==== SOURCE EXTRACT ====

Even as the pandemic rages on, most hospitals have been unwilling or unable to take a proactive stance in supporting their workers. The result is that the portion of healthcare workers that have the most flexibility in finding a new job are exercising that option.
Data recently compiled by Gist Healthcare found that nearly a quarter of nurses in the U.S. are considering leaving their jobs. The most important influence behind their decision to leave is short staffing, followed by workload intensity and emotional toll. Hospitals are relying far more on travel nurses than they were in March 2020, and some are offering five-figure signing bonuses, a measure of their desperation for workers.
Suddenly hospitals are rewriting their budgets to pay more for nursing talent. Of course, it would have been simpler to support them more, emotionally and financially, in the first place.
Until hospitals make dramatic changes, the staffing crisis will only get worse.
I’ve been writing about discontent among healthcare workers as long as I’ve been putting out this newsletter. My very first post was about doctors struggling through the pandemic, and I wrote a follow-up in April 2021. The conclusion both times: Healthcare workers are not okay.

==== DATA SECTION ====

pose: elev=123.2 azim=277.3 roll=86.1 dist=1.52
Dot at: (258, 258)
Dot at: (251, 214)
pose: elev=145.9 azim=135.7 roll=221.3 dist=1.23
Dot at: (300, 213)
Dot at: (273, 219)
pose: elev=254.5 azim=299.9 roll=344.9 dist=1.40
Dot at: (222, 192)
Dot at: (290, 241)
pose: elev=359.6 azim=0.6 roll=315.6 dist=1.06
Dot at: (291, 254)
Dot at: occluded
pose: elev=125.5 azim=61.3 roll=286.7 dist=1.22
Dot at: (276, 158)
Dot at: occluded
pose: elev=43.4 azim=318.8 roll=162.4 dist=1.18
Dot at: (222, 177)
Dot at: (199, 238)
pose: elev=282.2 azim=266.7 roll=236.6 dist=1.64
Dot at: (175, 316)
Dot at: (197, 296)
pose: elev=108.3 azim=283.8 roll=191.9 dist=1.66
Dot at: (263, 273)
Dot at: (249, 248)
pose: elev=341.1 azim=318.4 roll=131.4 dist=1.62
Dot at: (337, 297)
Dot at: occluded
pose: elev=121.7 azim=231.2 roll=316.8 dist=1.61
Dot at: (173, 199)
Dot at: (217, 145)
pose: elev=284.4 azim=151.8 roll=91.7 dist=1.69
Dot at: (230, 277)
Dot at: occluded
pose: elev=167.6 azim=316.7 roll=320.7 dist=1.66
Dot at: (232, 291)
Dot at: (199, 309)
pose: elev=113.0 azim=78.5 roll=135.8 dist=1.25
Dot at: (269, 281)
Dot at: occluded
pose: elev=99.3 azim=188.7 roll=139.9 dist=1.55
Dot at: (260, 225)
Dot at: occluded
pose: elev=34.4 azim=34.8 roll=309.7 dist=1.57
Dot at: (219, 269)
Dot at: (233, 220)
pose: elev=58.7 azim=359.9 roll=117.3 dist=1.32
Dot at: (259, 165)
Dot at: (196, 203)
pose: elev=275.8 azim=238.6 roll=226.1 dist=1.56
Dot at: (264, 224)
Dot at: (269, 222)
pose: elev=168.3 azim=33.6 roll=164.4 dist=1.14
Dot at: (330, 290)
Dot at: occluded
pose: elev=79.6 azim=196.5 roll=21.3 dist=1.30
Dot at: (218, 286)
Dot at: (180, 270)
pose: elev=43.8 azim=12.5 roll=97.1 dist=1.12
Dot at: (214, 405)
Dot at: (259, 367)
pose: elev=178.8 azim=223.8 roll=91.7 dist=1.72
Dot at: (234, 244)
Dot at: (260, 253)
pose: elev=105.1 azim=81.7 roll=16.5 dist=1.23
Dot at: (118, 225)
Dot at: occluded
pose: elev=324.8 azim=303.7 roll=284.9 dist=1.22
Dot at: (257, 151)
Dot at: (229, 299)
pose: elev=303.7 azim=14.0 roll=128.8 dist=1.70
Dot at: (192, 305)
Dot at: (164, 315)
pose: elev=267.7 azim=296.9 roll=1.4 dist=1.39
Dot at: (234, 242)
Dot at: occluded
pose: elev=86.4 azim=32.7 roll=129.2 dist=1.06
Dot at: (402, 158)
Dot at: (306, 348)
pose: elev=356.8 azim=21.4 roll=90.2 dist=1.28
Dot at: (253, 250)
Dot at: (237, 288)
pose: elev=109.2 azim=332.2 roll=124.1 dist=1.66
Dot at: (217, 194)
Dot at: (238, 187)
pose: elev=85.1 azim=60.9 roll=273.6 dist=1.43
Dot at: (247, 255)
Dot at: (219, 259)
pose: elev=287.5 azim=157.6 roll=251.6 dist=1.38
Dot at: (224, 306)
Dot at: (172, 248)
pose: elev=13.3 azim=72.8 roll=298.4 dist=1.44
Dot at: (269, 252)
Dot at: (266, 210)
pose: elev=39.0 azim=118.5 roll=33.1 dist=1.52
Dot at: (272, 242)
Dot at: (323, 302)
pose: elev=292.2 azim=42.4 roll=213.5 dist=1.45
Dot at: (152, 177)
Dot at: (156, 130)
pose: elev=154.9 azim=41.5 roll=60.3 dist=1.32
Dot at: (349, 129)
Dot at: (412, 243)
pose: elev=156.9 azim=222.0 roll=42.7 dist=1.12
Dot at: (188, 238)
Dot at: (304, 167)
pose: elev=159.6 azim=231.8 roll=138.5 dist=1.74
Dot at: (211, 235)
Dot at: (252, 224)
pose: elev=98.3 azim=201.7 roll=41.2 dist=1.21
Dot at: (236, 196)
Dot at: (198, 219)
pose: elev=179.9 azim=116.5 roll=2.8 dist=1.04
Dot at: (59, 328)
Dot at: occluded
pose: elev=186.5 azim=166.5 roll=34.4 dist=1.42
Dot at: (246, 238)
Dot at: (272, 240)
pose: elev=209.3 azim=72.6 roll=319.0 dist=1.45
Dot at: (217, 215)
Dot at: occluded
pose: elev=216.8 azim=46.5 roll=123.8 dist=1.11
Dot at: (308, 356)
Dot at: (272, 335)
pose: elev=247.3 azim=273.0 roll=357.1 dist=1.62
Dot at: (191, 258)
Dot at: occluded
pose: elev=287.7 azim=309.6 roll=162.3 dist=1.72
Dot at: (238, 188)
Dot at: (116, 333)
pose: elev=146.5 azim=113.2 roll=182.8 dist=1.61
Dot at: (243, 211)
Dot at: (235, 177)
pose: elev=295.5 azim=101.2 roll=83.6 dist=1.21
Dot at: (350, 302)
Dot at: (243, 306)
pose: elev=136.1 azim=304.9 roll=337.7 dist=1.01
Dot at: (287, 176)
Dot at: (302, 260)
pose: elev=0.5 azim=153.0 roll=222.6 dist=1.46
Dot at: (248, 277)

====

Reproduce the hospital staffing passage word for word, everything from "Until hospitals make" down to "are not okay.".

— TASK SOLUTION —
Until hospitals make dramatic changes, the staffing crisis will only get worse.
I’ve been writing about discontent among healthcare workers as long as I’ve been putting out this newsletter. My very first post was about doctors struggling through the pandemic, and I wrote a follow-up in April 2021. The conclusion both times: Healthcare workers are not okay.